• What needs to be done
Copy exactly the stretch of lines from the one holding "thumb ip: (1196, 861)" through the last line of the data below, inclusive. Leave out pictures.

• Material shown
════════════════
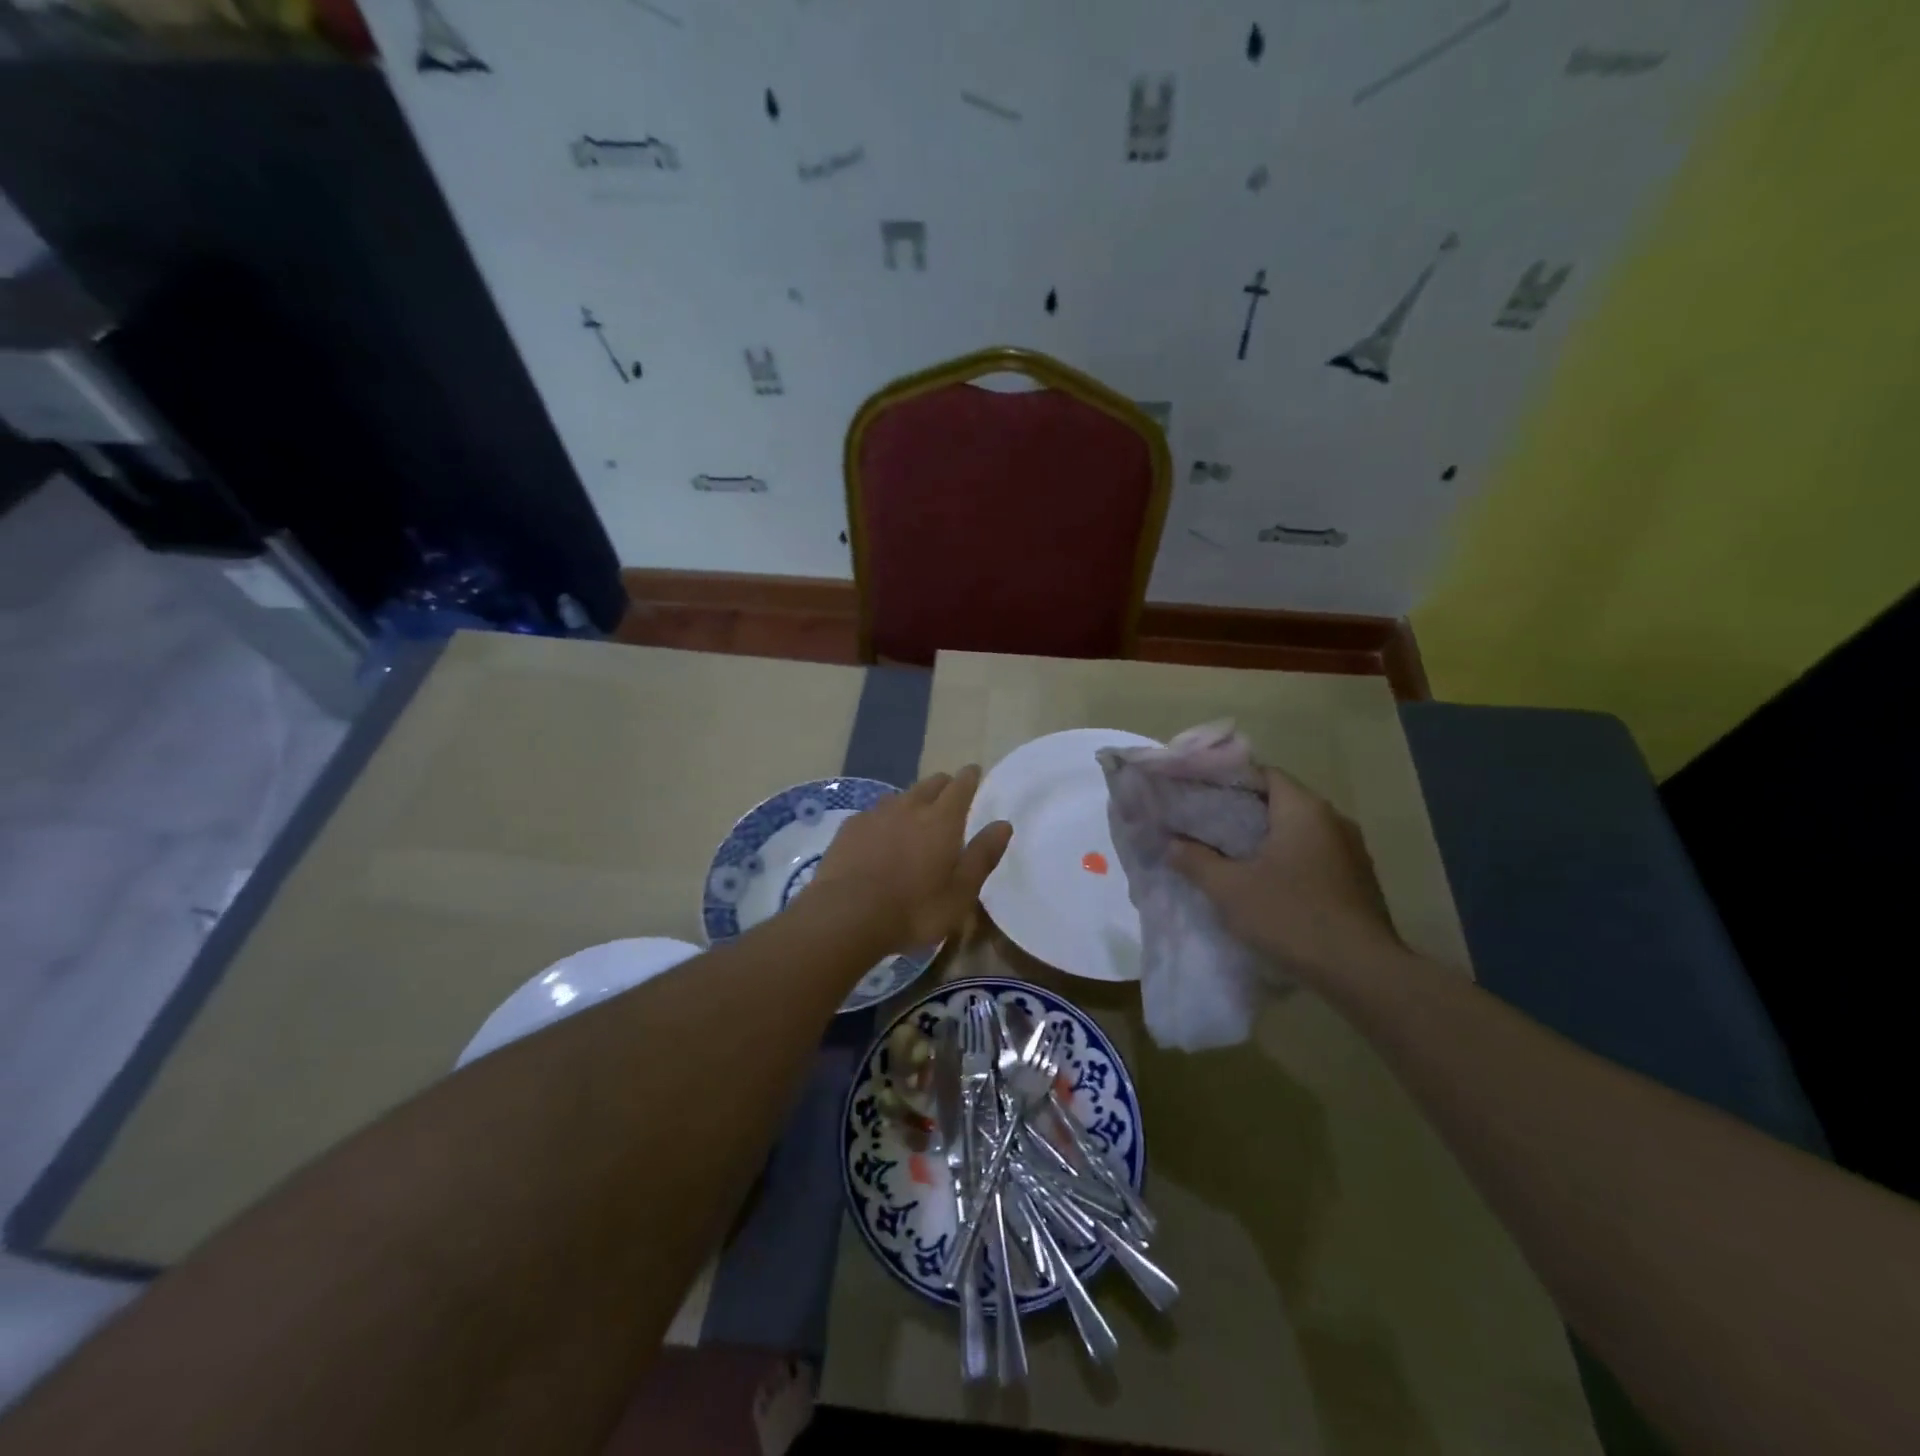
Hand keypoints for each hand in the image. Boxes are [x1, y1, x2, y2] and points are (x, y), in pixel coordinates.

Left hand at [812, 765, 1012, 951]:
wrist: (846, 916)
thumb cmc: (914, 909)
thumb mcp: (960, 892)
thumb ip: (982, 856)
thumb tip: (1003, 824)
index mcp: (942, 820)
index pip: (960, 786)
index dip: (969, 777)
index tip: (973, 772)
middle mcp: (909, 807)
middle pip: (930, 784)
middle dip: (943, 784)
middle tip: (949, 793)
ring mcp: (875, 814)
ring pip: (900, 796)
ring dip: (912, 800)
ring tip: (914, 814)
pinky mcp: (849, 828)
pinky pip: (873, 813)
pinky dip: (884, 818)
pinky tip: (879, 834)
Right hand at [1169, 765, 1402, 987]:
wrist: (1362, 972)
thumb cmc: (1291, 916)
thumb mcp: (1230, 889)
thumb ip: (1196, 861)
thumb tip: (1172, 844)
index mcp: (1304, 809)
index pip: (1264, 773)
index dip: (1230, 780)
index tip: (1201, 794)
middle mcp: (1333, 820)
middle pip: (1282, 801)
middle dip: (1244, 811)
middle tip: (1208, 826)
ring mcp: (1352, 851)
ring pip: (1300, 831)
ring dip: (1269, 839)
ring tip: (1232, 855)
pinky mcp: (1359, 881)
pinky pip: (1316, 856)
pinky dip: (1290, 860)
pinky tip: (1268, 884)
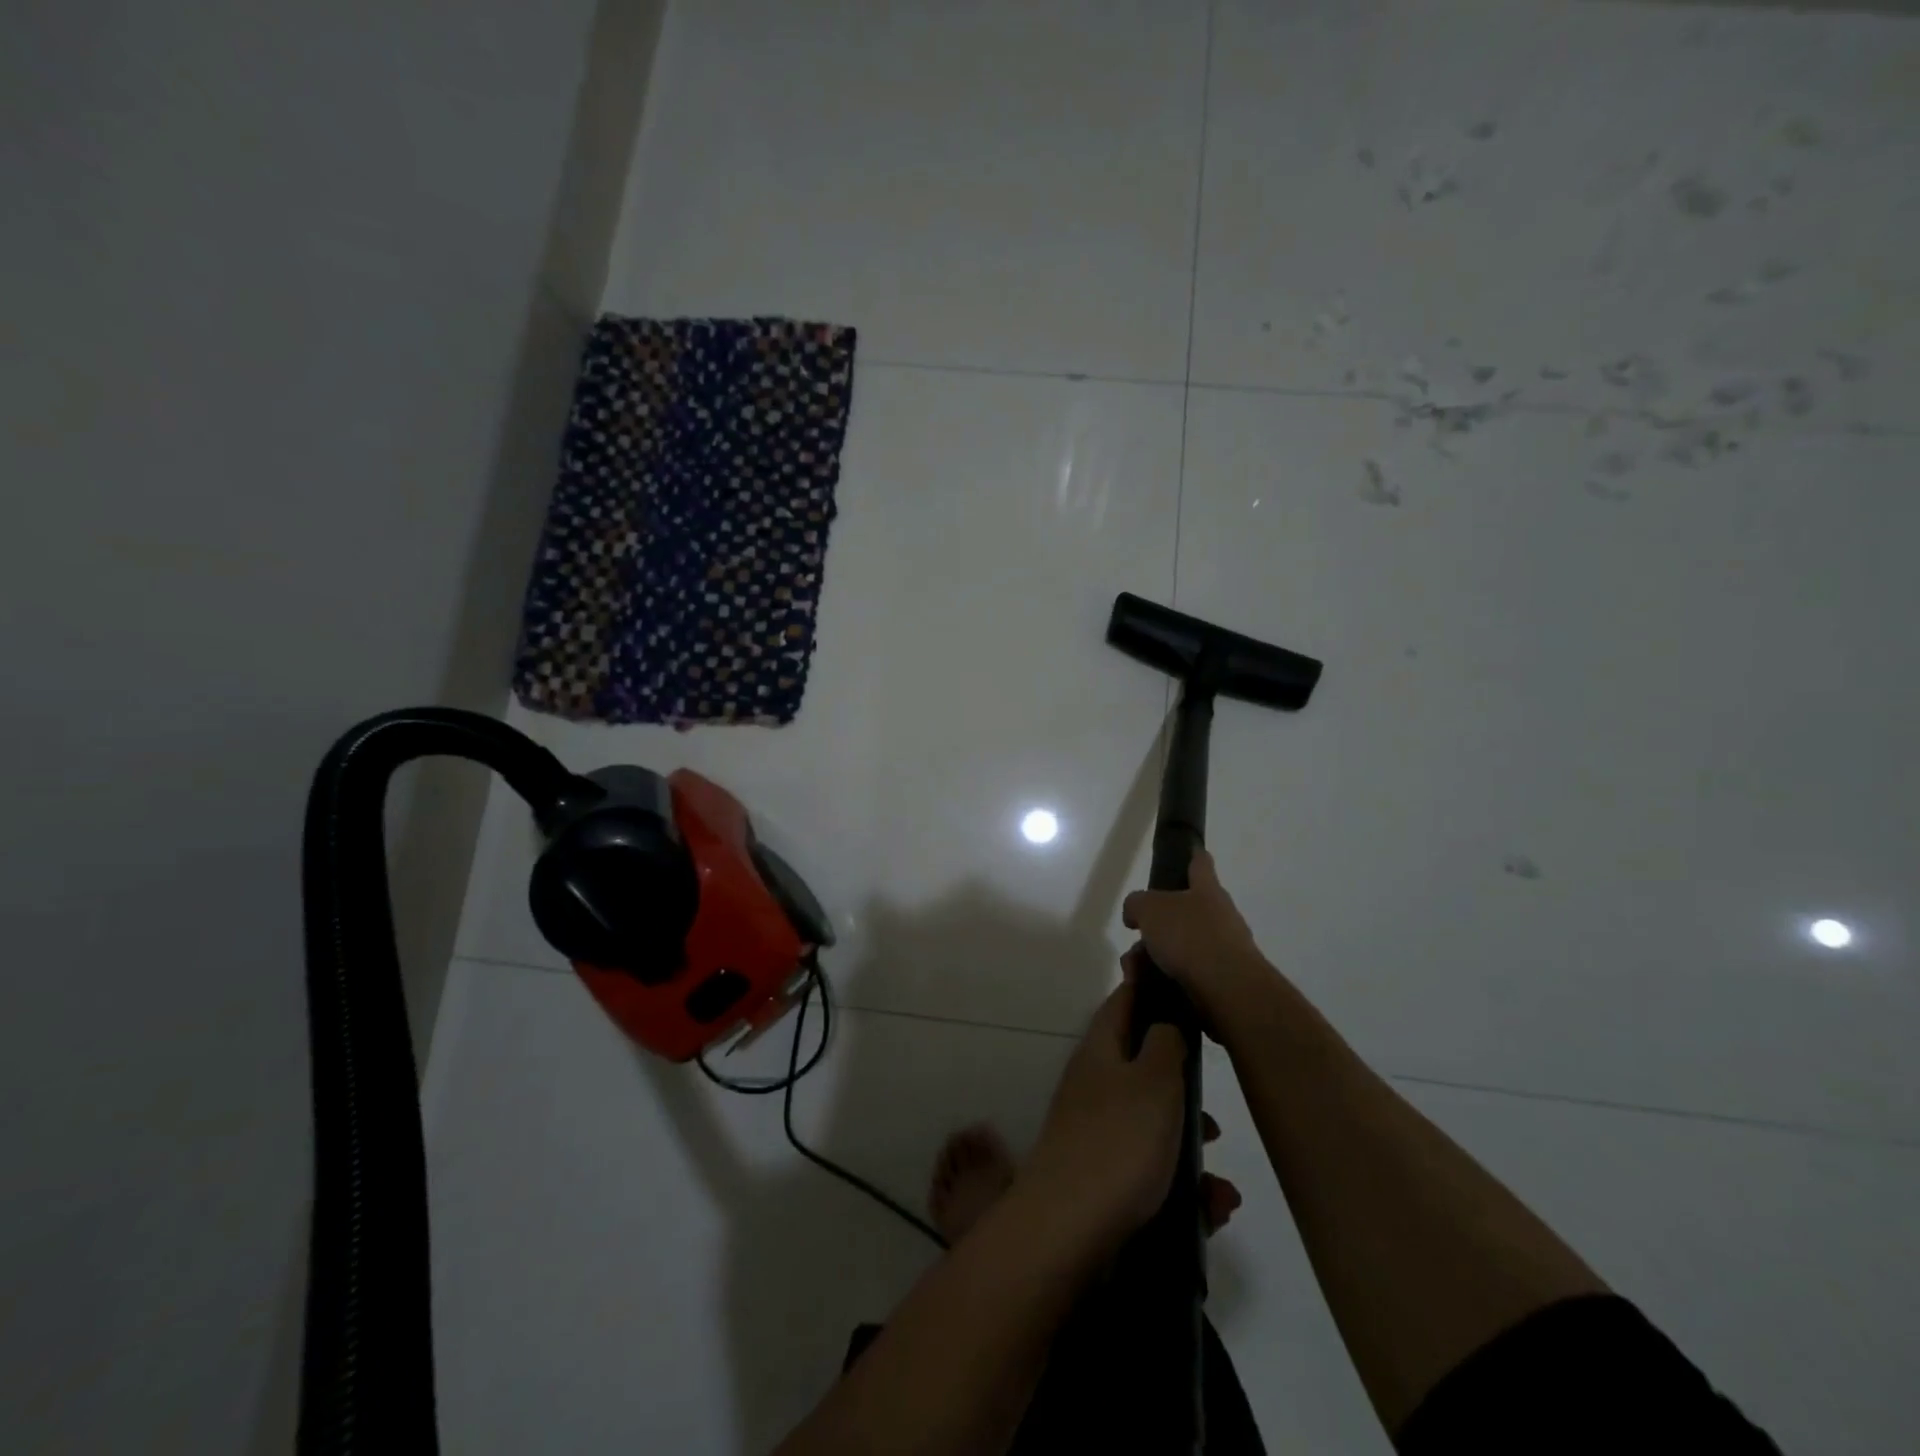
════════════════
• Exercise result
thumb ip: (1196, 861)
thumb tip: (1172, 844)
index mcp: (1304, 809)
index pip: (1264, 773)
index dip: (1230, 780)
index tip: (1201, 794)
middle mcp: (1333, 820)
middle pip: (1282, 801)
middle dip: (1244, 811)
middle tip: (1208, 826)
ring mcp: (1352, 851)
ring pip: (1300, 831)
ring dip: (1269, 839)
ring tip: (1232, 855)
pinky mcp: (1359, 881)
pinky pip: (1316, 856)
pinky dip: (1290, 860)
pinky tip: (1268, 884)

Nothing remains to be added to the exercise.